● Exercise
Your answer needs to include each line of the records in which the string "none" can be found.

Collected data entries
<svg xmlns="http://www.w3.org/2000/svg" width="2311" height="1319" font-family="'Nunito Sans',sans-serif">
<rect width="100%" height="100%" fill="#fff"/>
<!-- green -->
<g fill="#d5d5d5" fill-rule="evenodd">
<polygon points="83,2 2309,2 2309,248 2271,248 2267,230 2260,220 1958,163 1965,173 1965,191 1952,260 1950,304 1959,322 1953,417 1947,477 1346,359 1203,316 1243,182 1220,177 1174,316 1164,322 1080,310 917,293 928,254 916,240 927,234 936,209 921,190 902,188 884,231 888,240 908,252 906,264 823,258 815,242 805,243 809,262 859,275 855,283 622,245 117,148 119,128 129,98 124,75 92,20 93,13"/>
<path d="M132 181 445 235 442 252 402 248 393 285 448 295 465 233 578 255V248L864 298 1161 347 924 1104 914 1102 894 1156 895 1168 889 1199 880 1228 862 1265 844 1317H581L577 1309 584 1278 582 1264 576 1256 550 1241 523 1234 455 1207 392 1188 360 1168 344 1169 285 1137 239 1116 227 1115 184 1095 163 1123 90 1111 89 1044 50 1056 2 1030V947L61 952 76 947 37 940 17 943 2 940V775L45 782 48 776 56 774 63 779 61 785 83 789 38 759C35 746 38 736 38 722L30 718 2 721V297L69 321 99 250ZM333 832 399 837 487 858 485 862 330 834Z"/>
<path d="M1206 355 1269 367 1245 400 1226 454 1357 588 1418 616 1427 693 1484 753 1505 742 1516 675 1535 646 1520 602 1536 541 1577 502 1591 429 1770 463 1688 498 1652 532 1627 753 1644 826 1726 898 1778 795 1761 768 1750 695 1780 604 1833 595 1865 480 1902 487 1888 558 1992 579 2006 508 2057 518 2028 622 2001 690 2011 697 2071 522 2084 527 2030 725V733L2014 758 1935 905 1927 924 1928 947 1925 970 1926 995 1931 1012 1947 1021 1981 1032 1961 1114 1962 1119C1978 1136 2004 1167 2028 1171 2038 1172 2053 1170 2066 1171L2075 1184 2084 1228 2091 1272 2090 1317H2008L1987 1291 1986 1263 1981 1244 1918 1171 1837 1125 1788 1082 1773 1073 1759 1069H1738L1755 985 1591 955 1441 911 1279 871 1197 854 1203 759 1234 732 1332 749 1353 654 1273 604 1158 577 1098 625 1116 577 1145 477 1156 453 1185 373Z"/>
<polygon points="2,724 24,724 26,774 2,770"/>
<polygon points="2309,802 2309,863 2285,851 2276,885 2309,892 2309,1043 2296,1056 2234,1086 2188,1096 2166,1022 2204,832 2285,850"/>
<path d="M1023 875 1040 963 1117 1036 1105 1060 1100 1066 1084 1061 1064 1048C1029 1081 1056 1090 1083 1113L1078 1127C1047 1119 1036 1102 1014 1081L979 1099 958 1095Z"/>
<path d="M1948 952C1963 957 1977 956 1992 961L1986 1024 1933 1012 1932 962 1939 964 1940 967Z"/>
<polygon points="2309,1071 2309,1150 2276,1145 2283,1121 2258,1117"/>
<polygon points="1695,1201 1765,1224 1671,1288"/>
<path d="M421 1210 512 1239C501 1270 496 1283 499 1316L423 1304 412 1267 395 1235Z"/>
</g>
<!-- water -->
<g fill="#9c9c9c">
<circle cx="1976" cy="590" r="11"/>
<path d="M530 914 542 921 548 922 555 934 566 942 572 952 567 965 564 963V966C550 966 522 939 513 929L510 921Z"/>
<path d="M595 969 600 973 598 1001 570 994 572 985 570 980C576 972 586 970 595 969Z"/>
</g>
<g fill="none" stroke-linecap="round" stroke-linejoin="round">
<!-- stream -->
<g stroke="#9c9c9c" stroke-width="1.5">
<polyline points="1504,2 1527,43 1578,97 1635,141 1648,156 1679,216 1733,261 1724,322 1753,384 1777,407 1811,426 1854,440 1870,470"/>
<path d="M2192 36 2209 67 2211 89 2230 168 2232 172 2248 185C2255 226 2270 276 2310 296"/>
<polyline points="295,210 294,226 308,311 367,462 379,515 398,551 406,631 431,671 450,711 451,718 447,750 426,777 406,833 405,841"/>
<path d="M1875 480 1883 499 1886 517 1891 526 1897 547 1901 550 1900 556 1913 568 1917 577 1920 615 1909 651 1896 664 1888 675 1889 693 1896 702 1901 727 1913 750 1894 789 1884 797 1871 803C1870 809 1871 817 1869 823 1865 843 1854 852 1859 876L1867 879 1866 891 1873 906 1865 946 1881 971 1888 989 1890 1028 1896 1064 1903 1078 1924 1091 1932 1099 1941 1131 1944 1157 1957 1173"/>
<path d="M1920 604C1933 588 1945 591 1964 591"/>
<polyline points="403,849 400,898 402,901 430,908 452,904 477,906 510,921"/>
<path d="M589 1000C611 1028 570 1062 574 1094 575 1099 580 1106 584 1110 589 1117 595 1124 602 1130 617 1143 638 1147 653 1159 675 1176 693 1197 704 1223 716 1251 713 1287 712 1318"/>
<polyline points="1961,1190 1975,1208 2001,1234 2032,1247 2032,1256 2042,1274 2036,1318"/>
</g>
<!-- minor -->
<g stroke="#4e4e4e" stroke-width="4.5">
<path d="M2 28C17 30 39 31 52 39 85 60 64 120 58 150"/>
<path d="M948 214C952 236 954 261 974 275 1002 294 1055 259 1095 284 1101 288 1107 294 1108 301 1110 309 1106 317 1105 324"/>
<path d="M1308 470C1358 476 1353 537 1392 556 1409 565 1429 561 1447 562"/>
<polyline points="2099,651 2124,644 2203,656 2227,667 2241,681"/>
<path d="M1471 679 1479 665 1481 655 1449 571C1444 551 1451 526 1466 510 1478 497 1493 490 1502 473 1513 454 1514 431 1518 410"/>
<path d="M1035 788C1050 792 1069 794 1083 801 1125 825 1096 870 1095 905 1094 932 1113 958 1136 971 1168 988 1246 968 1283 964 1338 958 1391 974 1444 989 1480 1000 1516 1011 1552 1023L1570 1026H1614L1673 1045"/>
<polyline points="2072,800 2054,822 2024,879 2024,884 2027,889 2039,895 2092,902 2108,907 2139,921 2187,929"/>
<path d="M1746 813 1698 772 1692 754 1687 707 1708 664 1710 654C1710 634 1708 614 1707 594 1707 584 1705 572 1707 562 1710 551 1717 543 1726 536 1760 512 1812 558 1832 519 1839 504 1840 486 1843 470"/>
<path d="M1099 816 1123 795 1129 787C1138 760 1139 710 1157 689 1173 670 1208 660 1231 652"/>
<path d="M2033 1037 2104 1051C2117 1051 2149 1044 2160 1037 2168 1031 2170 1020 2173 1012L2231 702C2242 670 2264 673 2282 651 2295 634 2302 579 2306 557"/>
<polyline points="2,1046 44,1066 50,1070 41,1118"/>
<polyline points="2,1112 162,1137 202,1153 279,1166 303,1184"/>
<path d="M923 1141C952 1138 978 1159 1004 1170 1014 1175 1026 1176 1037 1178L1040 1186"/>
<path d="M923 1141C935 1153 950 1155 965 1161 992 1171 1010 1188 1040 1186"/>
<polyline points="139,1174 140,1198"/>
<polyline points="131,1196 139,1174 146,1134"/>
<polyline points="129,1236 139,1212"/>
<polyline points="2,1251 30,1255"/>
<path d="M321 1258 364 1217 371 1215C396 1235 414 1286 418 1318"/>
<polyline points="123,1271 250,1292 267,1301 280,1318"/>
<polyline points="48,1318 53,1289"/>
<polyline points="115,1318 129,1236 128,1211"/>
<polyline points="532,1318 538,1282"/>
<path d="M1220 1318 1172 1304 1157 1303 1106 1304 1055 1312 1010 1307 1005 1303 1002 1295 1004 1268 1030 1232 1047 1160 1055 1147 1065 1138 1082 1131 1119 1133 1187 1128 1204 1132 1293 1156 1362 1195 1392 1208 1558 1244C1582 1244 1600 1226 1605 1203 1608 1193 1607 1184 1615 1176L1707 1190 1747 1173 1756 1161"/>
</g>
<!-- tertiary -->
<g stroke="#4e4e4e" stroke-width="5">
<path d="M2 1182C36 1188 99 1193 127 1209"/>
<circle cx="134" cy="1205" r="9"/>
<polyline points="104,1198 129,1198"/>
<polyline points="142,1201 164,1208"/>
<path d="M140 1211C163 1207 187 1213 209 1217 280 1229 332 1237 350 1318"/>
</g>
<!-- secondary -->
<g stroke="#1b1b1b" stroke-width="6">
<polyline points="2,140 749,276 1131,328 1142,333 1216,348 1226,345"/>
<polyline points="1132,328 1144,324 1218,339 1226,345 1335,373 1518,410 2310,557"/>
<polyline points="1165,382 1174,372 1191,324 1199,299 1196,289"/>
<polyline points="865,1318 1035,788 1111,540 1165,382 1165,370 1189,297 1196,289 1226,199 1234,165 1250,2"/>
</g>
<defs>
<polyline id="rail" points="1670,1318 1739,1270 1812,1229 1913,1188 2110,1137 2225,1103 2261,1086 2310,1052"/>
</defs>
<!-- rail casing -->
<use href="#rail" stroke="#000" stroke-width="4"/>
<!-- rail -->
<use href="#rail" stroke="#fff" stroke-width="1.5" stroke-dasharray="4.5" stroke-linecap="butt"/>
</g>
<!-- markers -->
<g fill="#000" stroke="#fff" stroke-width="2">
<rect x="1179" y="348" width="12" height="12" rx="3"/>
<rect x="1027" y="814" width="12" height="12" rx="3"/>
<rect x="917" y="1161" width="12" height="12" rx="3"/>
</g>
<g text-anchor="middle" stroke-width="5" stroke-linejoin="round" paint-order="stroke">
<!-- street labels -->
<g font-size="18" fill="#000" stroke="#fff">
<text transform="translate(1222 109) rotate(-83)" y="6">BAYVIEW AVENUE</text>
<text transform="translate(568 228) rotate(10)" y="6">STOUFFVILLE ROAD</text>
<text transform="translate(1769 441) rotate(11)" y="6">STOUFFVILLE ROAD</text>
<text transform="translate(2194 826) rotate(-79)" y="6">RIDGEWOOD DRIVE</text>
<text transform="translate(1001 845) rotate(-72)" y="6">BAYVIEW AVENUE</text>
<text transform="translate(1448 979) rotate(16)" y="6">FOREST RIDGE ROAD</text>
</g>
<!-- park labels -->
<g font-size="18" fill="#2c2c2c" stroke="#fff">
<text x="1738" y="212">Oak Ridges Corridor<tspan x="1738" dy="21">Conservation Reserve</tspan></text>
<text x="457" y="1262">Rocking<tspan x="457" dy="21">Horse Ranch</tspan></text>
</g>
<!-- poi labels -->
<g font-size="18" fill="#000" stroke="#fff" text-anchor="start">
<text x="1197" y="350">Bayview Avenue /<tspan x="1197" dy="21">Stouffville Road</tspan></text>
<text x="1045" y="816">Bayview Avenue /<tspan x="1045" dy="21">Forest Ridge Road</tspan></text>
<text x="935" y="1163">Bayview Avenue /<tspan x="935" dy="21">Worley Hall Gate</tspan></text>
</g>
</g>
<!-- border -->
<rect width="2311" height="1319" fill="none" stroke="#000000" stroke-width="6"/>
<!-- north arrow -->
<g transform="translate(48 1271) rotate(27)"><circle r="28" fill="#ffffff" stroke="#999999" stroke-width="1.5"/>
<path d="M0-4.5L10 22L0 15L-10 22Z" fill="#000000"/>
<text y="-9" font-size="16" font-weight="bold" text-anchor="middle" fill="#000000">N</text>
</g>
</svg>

● Solved problem
<g fill="none" stroke-linecap="round" stroke-linejoin="round">
<rect width="2311" height="1319" fill="none" stroke="#000000" stroke-width="6"/>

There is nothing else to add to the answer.